BEIJING: Alarmed by increasing incidents of Indian firms being cheated by their Chinese counterparts, the Indian embassy here has put out an advisory warning traders from entering into any financial dealings, without doing due diligence first.

"We want the Indian businessmen, specially the small traders from rural areas, should cross-check before depositing money to internet savvy Chinese exporters, who are disappearing after receiving the money," K Nagraj Naidu, consuller trade and business of the Indian business said here on Thursday.

He said complaints regarding 66 cases of cheating has been received by the embassy this year. The amount involved under these cases of trade dispute was in excess of USD 78,43,000 in 2009, USD 54,01,914 in 2010 and USD 18,82,119 in 2011 (Jan-July 15).

As the bilateral trade between the two countries crossed USD 61.7 billion, several unauthorised Chinese businessmen are trying to take advantage of the liberal business climate advertising cheap imports on the internet to attract the Indian traders, specially targeting traders from rural areas, he said.

"We have been receiving numerous complaints from Indian merchants about some Chinese traders not responding after receiving hefty advances. When we check through the Chinese authorities many of the addresses are proving to be false," Naidu said.

To counter the menace, the embassy so far had put out two advisories on its website.

The embassy has requested the Indian banks, to spread the advisory, specially among the rural branches in India.

The advisories, displayed on the website of the Indian embassy Beijing, highlighted several modus operandi adopted by the Chinese companies to dupe the Indian traders.

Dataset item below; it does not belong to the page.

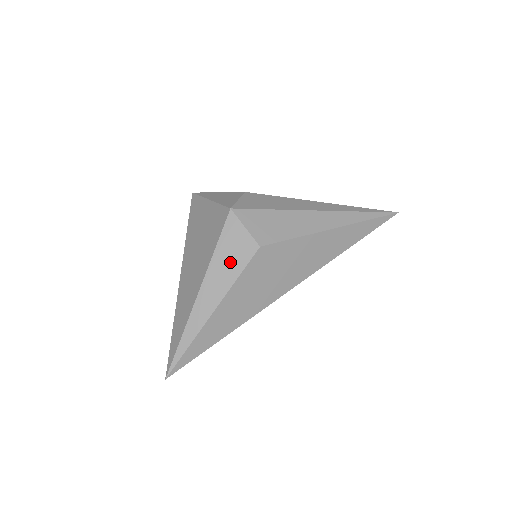
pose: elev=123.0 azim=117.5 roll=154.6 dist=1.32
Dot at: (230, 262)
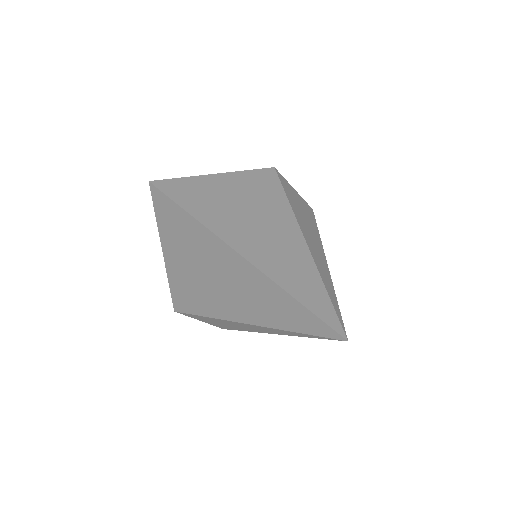
Dot at: (304, 214)
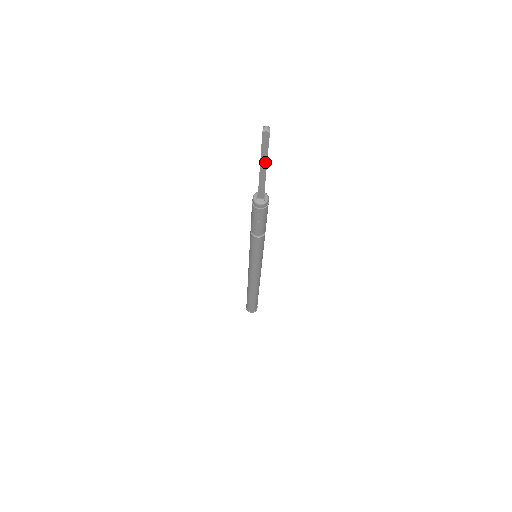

The site also has a do's and don'ts for doing business with China and list of Chinese companies which are locked in trade dispute with Indian firms.

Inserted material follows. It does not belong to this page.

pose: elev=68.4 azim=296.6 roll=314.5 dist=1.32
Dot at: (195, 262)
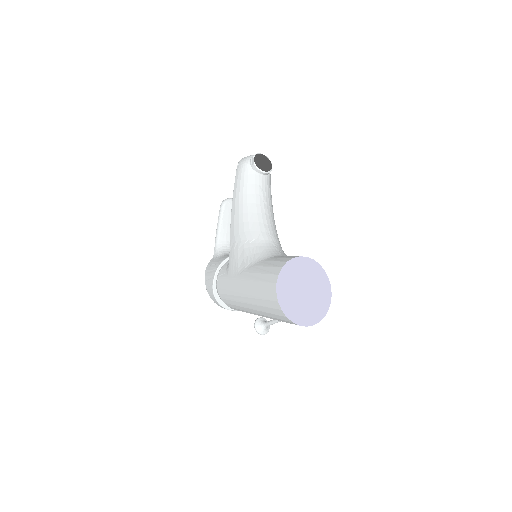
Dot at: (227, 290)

In some cases, the Chinese company invites their Indian counterpart to visit the facility. Just before their departure, the Indian companies receives a request to bring cash for arrangements and gifts for the senior executives and other local officials, citing Chinese cultural values.

After the visit, the Chinese company goes silent leaving the trader in lurch.

The second type of cheating related to exporting substandard products contrary to the samples shown, while the third involved raising disputes after receiving hefty advances.

Cases also came to the notice of the embassy that Chinese parties demanded extra money after reaching 'Notarisation of the Agreement'.

In view of this, Naidu said that the Indian company must run a complete credential check on the prospective Chinese partner before entering into an agreement with a Chinese company.

According to the advisory, the embassy could provide services for preliminary credit check on the Chinese companies, adding that the Indian company must insist on having the registration document and other agreements signed with the Chinese company attested by the embassy of India or the relevant consulate.

The Indian company must not trust any B2B site for list of importers/exporters from China. It has been found that most of the cases of trade dispute have emerged from such B2B sites, Naidu said.

The Indian company should refer their trade queries to the embassy of India and the Consulate General of India in Shanghai, Guangzhou and Hong Kong for a detailed and reliable list of importers and exporters, he added.